I can’t know within a few hours if a guy is worth my time.
That’s not something you can figure out so quickly. I don’t want to live with regrets. I don’t want to go home thinking about a perfect kiss and then realize the guy is a total jerk. I’d rather end the night with the success of having a good time and hold the kisses for when I know he’s worth the gesture.
I don’t hook up (in any form) with a man I don’t have real feelings for.
Initial sparks don’t count. I could get butterflies for a guy I just met and then have all those excited feelings slip away the second I get to know him a little better. Real feelings take time to develop, so no sex, no foreplay, no kisses until I know how I really feel. That might sound severe but I’d rather play it safe than end up sorry.
It’s too early to know where his mouth has been.
I don’t know what type of person he is. I don’t know if he bounces from girl to girl and has a long list of hookups trailing behind him. Whether it’s genital or oral, he could have any kind of STD and I’m not going to risk contracting something on a first date with a guy I just met. I have to be smarter than that in this day and age.
First kisses should be special.
Your first kiss (with anyone) is something that you never forget. At least, I don’t. Not all of our firsts need to happen in one night. I think the best things in life are worth the wait, and I want a man who feels that way about me. I want our first kiss to be unforgettable, and in my mind, so should he.

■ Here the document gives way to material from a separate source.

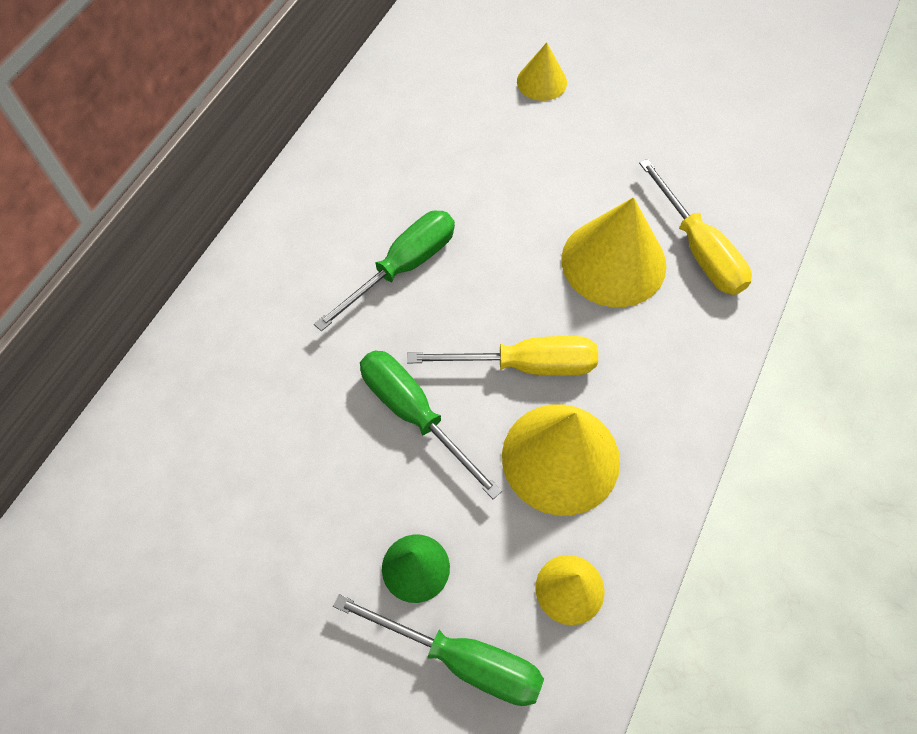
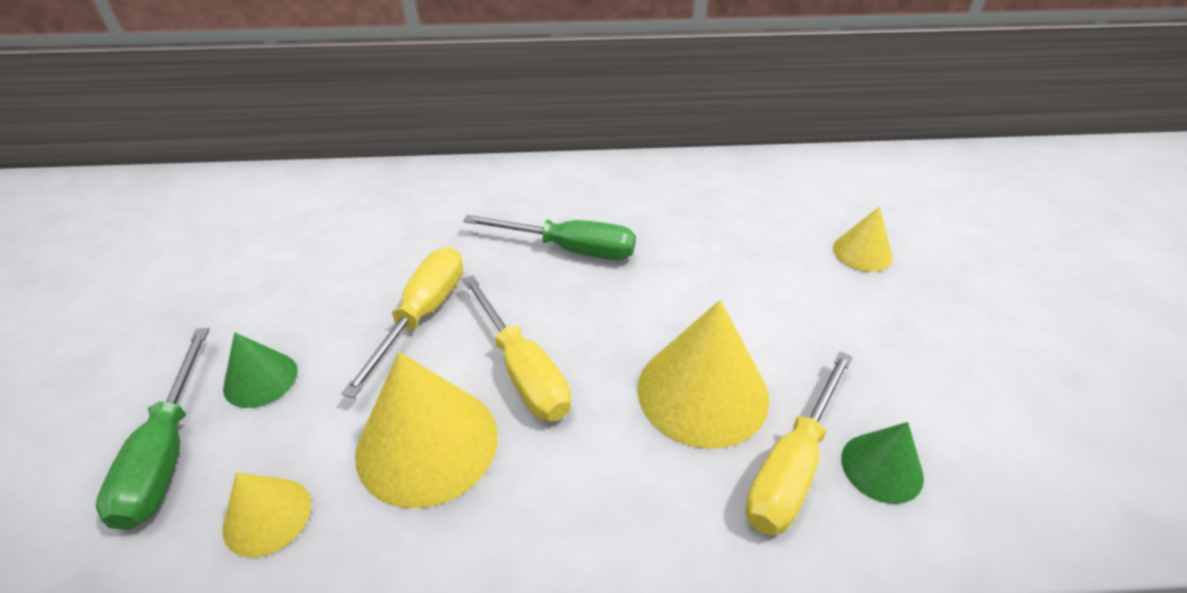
camera: 60 degrees right, 20 degrees down
green screwdriver [360,350,502,499] -> yellow screwdriver [341,247,463,398]
none -> green cone [841,422,924,504]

I want to know that he’ll respect my boundaries.
I don’t care if he thinks my no kiss on a first date rule is stupid—it’s my choice and he needs to respect that. We all have our limits and I think any man I date should be respectful of mine. I don’t have sex without love and I don’t kiss men I don’t have feelings for. First dates are about getting to know each other and until I know him better, our lips will stay apart.

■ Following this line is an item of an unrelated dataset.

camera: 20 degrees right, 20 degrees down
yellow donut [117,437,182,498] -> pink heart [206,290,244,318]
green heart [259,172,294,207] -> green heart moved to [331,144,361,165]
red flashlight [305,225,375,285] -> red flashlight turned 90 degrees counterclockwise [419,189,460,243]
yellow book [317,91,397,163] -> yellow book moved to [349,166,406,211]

I want a man who’s willing to work for my affection.
I don’t think it’s bad to want a man to actually make an effort to get to know my heart before he gets to know any part of my body. I’m not asking anything of him that I’m not willing to do in return. I’ll make the exact same effort. I just want a man who will meet me half way on things and make a real effort instead of just thinking he can take advantage of me with his charm.
I want time to figure if I really like him.
I don’t trust first impressions. He’ll be putting on his best face on a first date and that doesn’t necessarily show me who he really is. I don’t want to just know a man on his best behavior. I want to know the real him, the person he is when he isn’t trying too hard. Once he puts off the first date front and shows his true colors only then will I know if I want to share a first kiss.
I want to know that things are actually headed somewhere.
I’m looking for a relationship, not a guy who’s going to do whatever he can to get me into bed and then never call me again. That’s why I need someone who can be patient—even for something as little as a kiss. A kiss from me needs to be earned, so patience, which ultimately comes down to respect, has to be one of his virtues.